Sen. Dick Lugar announced today that “Americans, and especially Hoosiers, are already losing jobs due to the drop in exports to Colombia and Panama because the Obama Administration is not pushing hard enough for renewed free trade agreements with those South American countries.”
“Because of uncertainty over the future of these trade pacts, Indiana has already seen its exports to Panama drop 14 percent, and fall 12 percent with Colombia,” Lugar said.
According to the Indiana Business Research Center at Indiana University-Purdue University at Indianapolis, Indiana exports to Colombia totaled $83,526,403, and $35,096,624 to Panama in 2010. The leading Indiana exports to Colombia were chemicals at $24 million and machinery at $15 million.
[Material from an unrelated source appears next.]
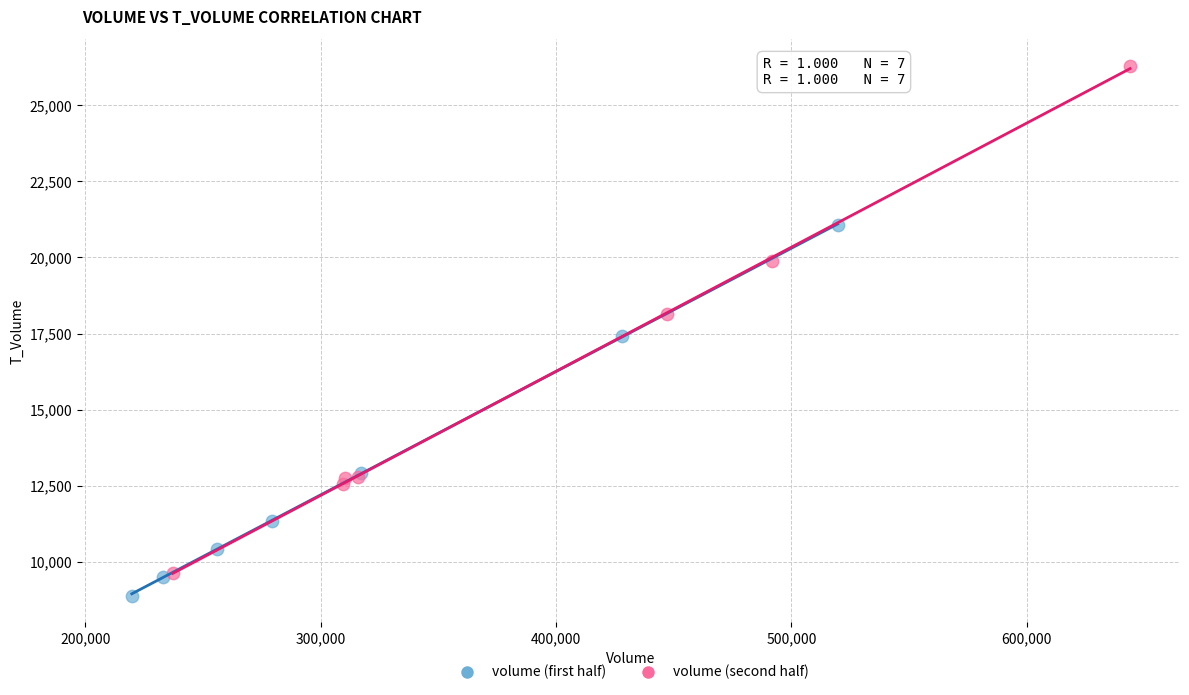

Which series has the largest Y range (max minus min)?

volume (second half)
The leading exports to Panama were chemicals at $22 million, food at $2.7 million and computer products at $2.6 million.
Lugar, the ranking Republican on the Senate Foreign Relations Committee, released today a report on the need to ratify long-pending free trade agreements (FTAs) with Colombia and Panama. The report, “Losing Jobs and Alienating Friends: The Consequences of Falling Behind on Free Trade with Colombia and Panama,” is accessible at http://lugar.senate.gov/issues/foreign/lac/.
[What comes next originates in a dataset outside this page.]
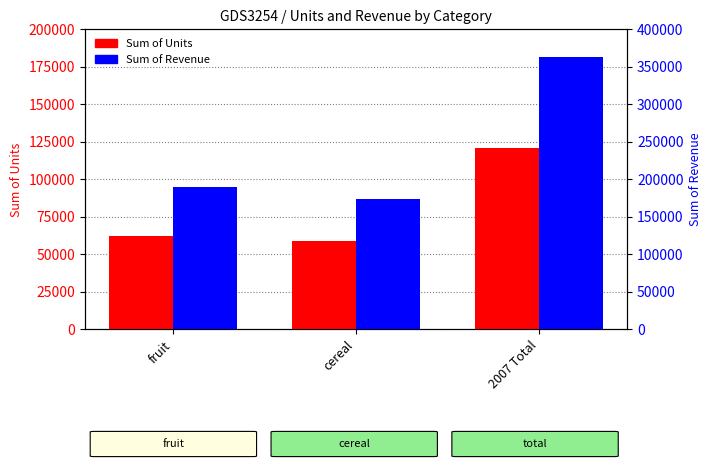

The value of Sum of Units at cereal is 58671.0. True or false?

True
“As Congress debates renewal of trade preferences for Colombia, which are due to expire on February 12, it should also consider the importance of retaining U.S. competitiveness in Latin America through approval of the pending FTAs,” Lugar said. “I urge the Obama Administration to do more to build support in Congress for the agreements with Panama and Colombia.”
“Ratification of these FTAs would eliminate trade barriers and facilitate access for U.S. exporters in these countries. Delay has already resulted in a loss of market shares and jobs for U.S. businesses as other countries have benefited from trade accords,” Lugar added. “When the Colombia- Canada FTA is implemented, as early as this summer, the immediate effect is likely to be the replacement of U.S. wheat in Colombia with lower-priced, duty-free Canadian wheat. FTA tariff reductions will also benefit Canadian heavy equipment and other capital good exports to Colombia at the expense of U.S.-manufactured products, which still face tariffs ranging from 5 to 20 percent.”
According to the report, U.S. political interests in the Western Hemisphere are also at stake.
“Beyond the compelling economic arguments, these FTAs are important to U.S. influence and standing in the region,” Lugar said. “Continued delay calls into question U.S. commitment to its friends in an ideologically-divided hemisphere.”